Friday, August 29, 2008

Czech this out!


Although posted several weeks late, below is my note from Prague, hopefully all better than my opening pun.

Do you know upon what American youth has become dependant? Cell phones. Cell phones have taken away our confidence in our own ability to make and keep plans in advance (as opposed to “I’ll call you when I get there”). That in mind, I am happy to announce that Kelly and I, coming from Berlin by train, were able to meet up with Kristina, flying in from Brussels, in a train station in Prague that none of us had ever seen before at the appropriate, pre-arranged time. We’re just that good. After that, we tramed, metroed, and walked our way to the youth hostel and set up camp complete with newly purchased groceries.  

The first evening we explored some of Old Town, took lots of pictures, and then returned to the hostel and got to know some of our fellow vacationers. The next two days involved a lot of walking around the sights, including the Charles Bridge, the Citadel, a variety of churches, and other touristy excursions. Fortunately, we’re all avid people watchers, which provided us ample opportunity to stake out shady benches and rest our abused feet.

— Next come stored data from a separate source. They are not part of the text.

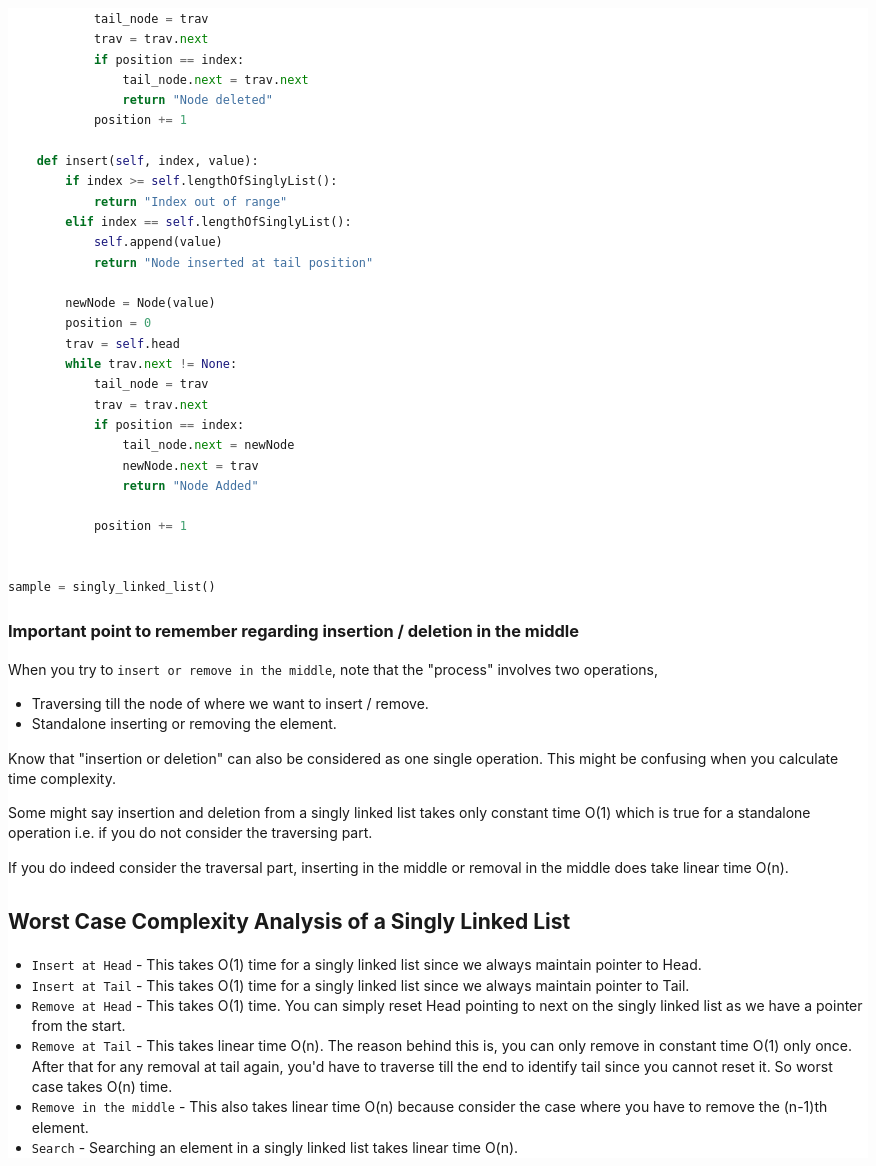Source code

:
```python
            tail_node = trav
            trav = trav.next
            if position == index:
                tail_node.next = trav.next
                return "Node deleted"
            position += 1

    def insert(self, index, value):
        if index >= self.lengthOfSinglyList():
            return "Index out of range"
        elif index == self.lengthOfSinglyList():
            self.append(value)
            return "Node inserted at tail position"

        newNode = Node(value)
        position = 0
        trav = self.head
        while trav.next != None:
            tail_node = trav
            trav = trav.next
            if position == index:
                tail_node.next = newNode
                newNode.next = trav
                return "Node Added"

            position += 1


sample = singly_linked_list()
```


### Important point to remember regarding insertion / deletion in the middle

When you try to `insert or remove in the middle`, note that the "process" involves two operations,

- Traversing till the node of where we want to insert / remove.
- Standalone inserting or removing the element.

Know that "insertion or deletion" can also be considered as one single operation. This might be confusing when you calculate time complexity.

Some might say insertion and deletion from a singly linked list takes only constant time O(1) which is true for a standalone operation i.e. if you do not consider the traversing part.

If you do indeed consider the traversal part, inserting in the middle or removal in the middle does take linear time O(n).


## Worst Case Complexity Analysis of a Singly Linked List

- `Insert at Head` - This takes O(1) time for a singly linked list since we always maintain pointer to Head.
- `Insert at Tail` - This takes O(1) time for a singly linked list since we always maintain pointer to Tail.
- `Remove at Head` - This takes O(1) time. You can simply reset Head pointing to next on the singly linked list as we have a pointer from the start.
- `Remove at Tail` - This takes linear time O(n). The reason behind this is, you can only remove in constant time O(1) only once. After that for any removal at tail again, you'd have to traverse till the end to identify tail since you cannot reset it. So worst case takes O(n) time.
- `Remove in the middle` - This also takes linear time O(n) because consider the case where you have to remove the (n-1)th element. 
- `Search` - Searching an element in a singly linked list takes linear time O(n).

We also had a fantastic opportunity to meet up with a Czech student, Katerina, via a travel website that matches travelers with locals. She showed us the coolest of the lesser-known sights and a beautiful café at a water mill on a creek off the fiver that cuts through Prague. She then joined us and two more that were part of her tour group (one an IT specialist who traveled from London to every place imaginable on weekends, and one an American PhD in Mechanical Engineering who was making a living playing poker in Prague.) for dinner at a quiet little Lebanese place with great atmosphere, fantastic food., and even better prices. After our day of touring, we ended the next evening at a pub apparently frequented mostly by locals where we overlooked the English language menu on the table, but still managed to order thanks to a very patient waiter. And let me tell you, half a liter of Czech Pilsner for 35 Koruna ($2) is pretty awesome. That evening ended up with us walking home in the warm(ish) summer rain through the twinkling lights of Old Town Prague back to our warm beds. We dubbed it a success.

We are now on a train to Brno, a city on the Czech countryside full of primarily university students. Then it’s off to Slovakia! I’ll keep you posted! Laura out.